- DESCRIPTION OF THE TASK: Please retype the records below exactly as they appear, leaving out every picture.

- SOURCE RECORDS:
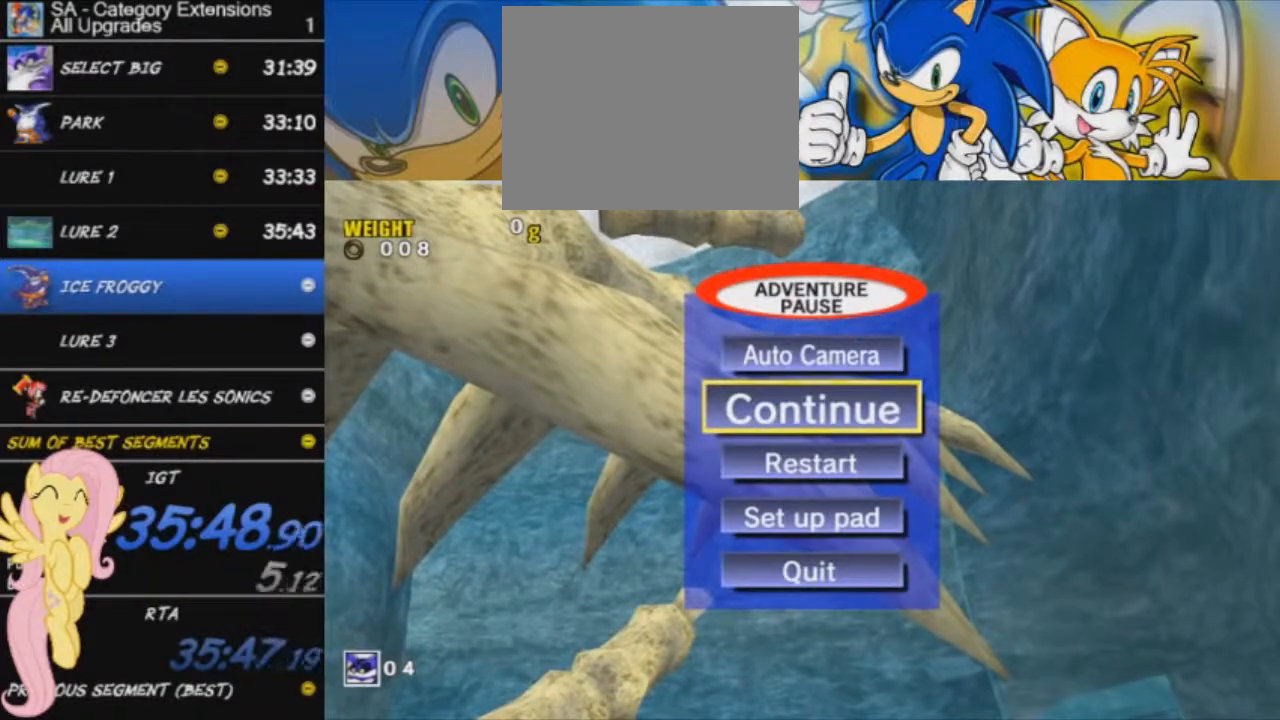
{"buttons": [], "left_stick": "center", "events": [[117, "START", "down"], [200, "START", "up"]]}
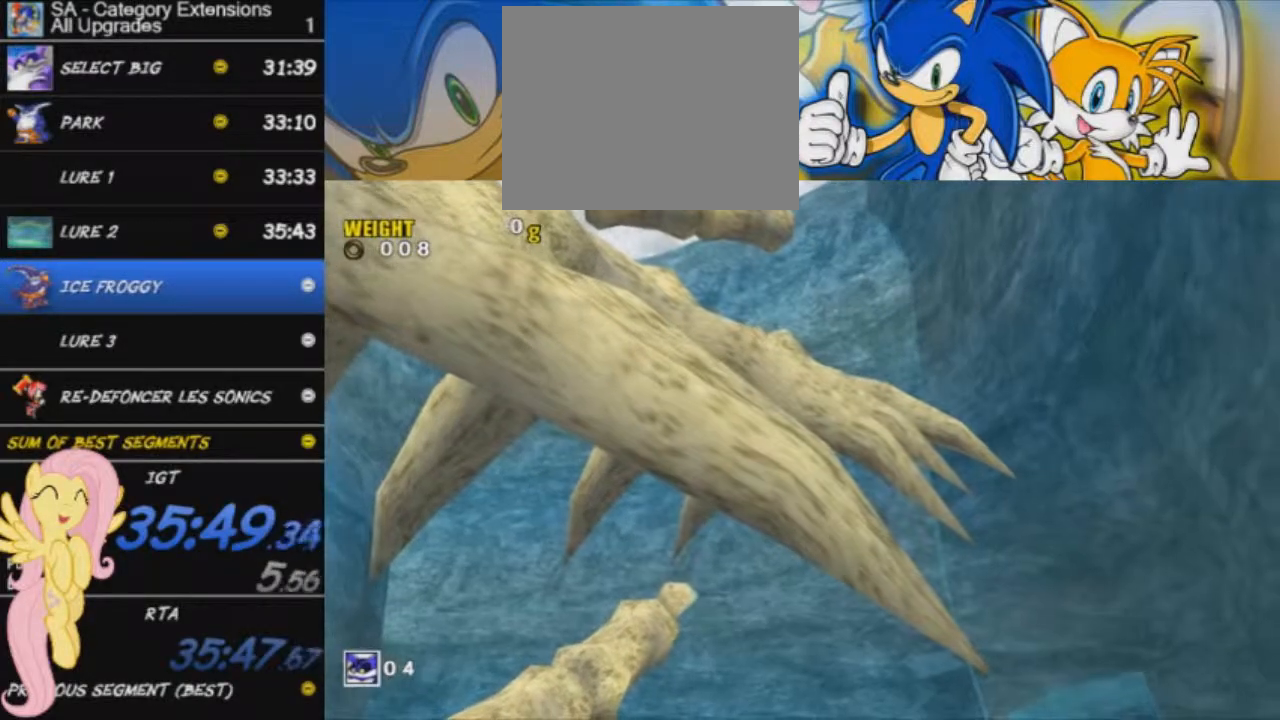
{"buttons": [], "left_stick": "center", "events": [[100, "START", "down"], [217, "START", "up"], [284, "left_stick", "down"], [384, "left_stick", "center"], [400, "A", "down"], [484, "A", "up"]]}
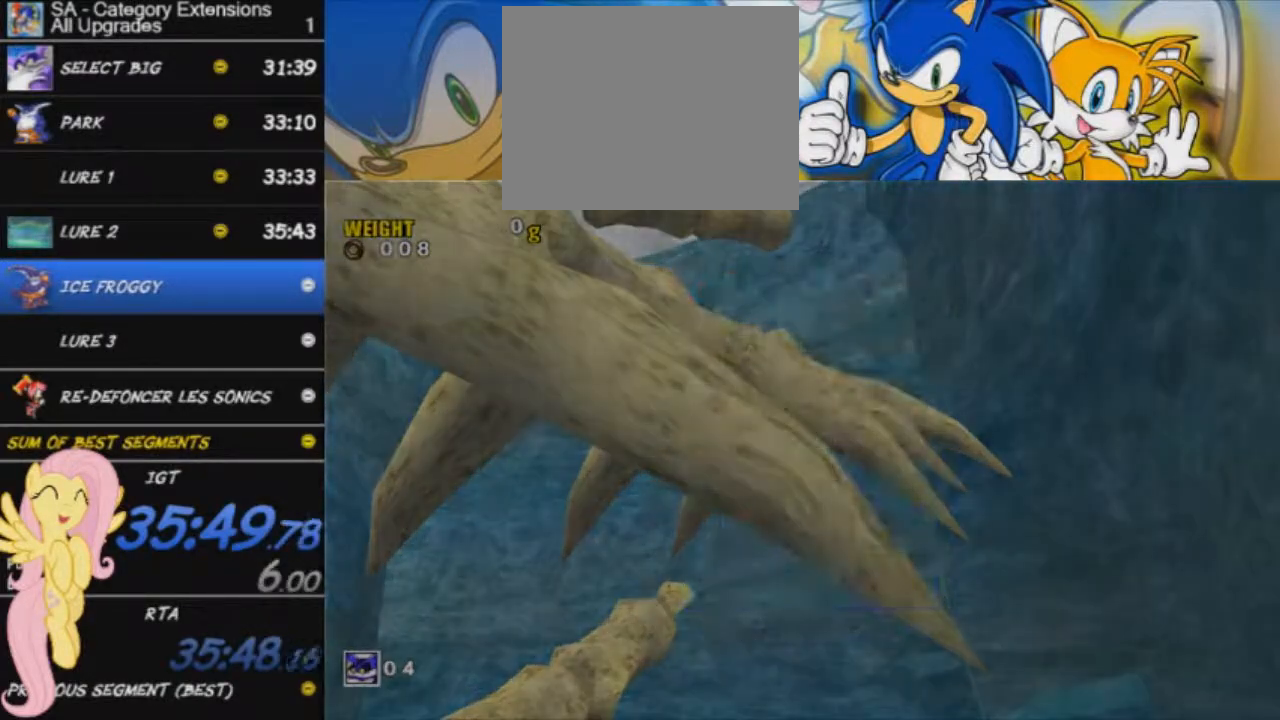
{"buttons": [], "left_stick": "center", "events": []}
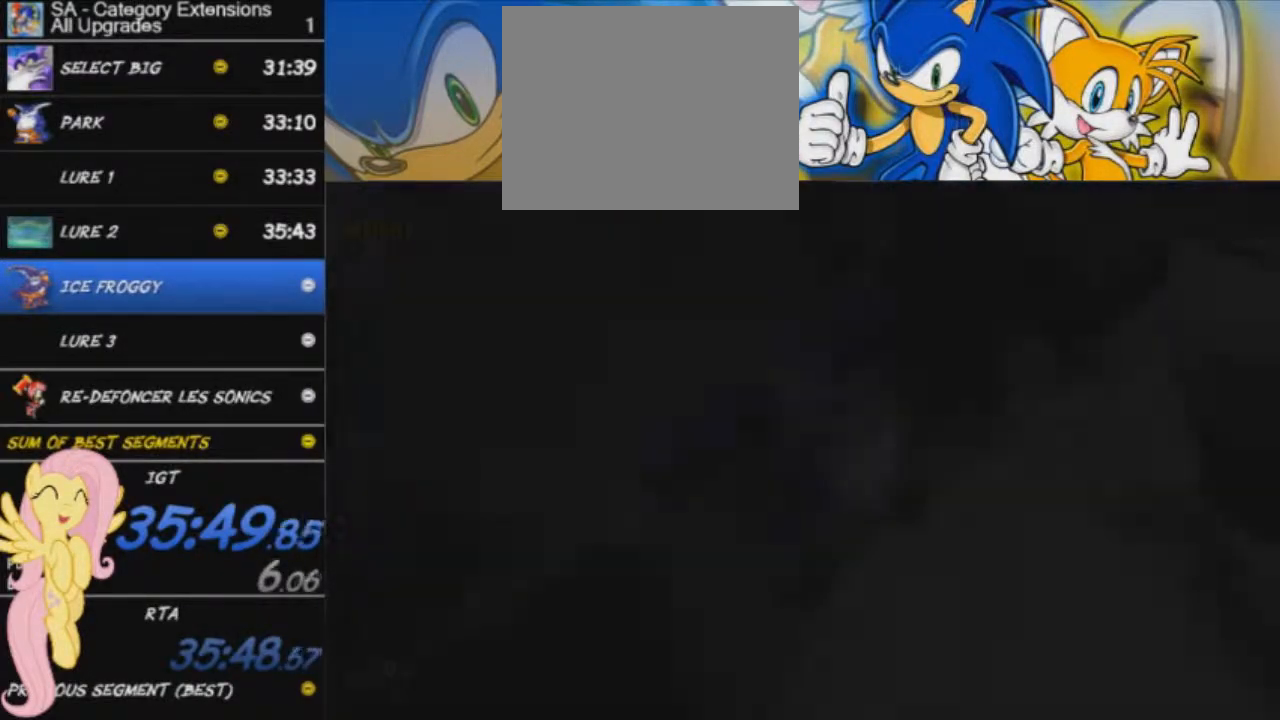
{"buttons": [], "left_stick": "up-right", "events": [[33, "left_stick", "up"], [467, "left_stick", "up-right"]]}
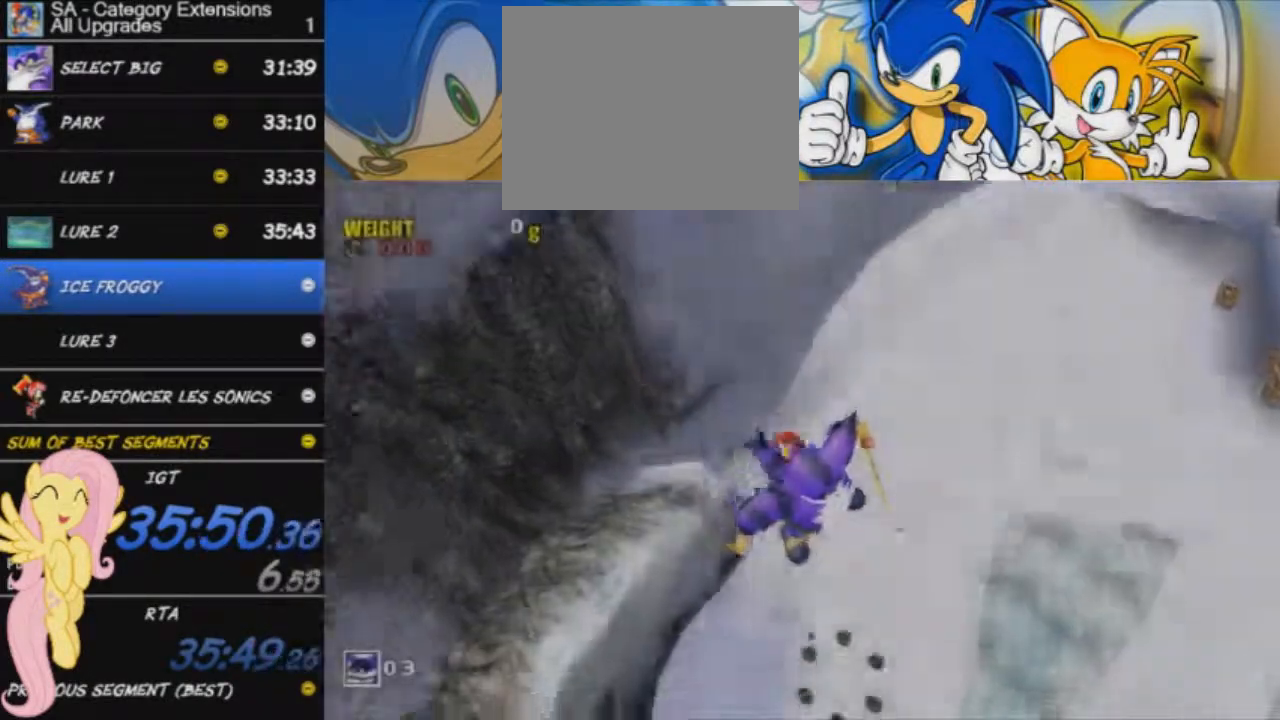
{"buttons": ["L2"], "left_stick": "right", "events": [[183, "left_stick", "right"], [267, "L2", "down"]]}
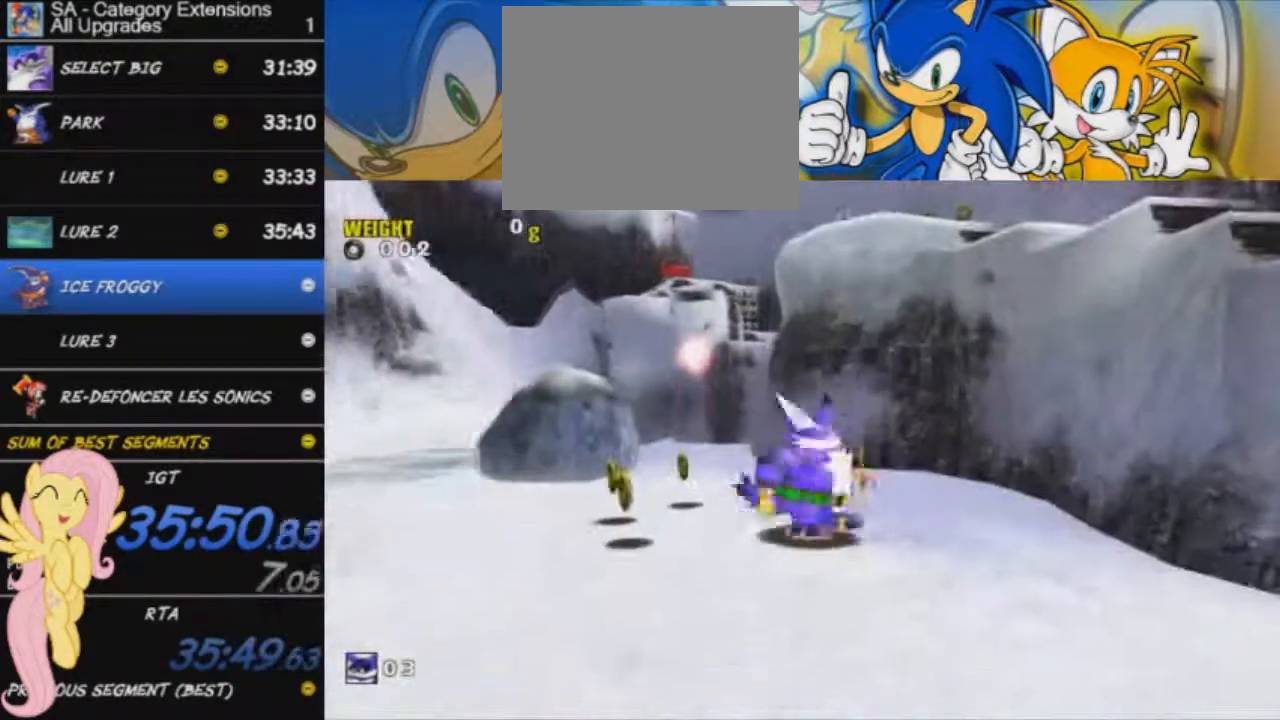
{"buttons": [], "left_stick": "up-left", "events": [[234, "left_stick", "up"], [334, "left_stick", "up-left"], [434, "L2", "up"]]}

- OUTPUT FOR THIS TASK:
{"buttons": [], "left_stick": "center", "events": [[117, "START", "down"], [200, "START", "up"]]}
{"buttons": [], "left_stick": "center", "events": [[100, "START", "down"], [217, "START", "up"], [284, "left_stick", "down"], [384, "left_stick", "center"], [400, "A", "down"], [484, "A", "up"]]}
{"buttons": [], "left_stick": "center", "events": []}
{"buttons": [], "left_stick": "up-right", "events": [[33, "left_stick", "up"], [467, "left_stick", "up-right"]]}
{"buttons": ["L2"], "left_stick": "right", "events": [[183, "left_stick", "right"], [267, "L2", "down"]]}
{"buttons": [], "left_stick": "up-left", "events": [[234, "left_stick", "up"], [334, "left_stick", "up-left"], [434, "L2", "up"]]}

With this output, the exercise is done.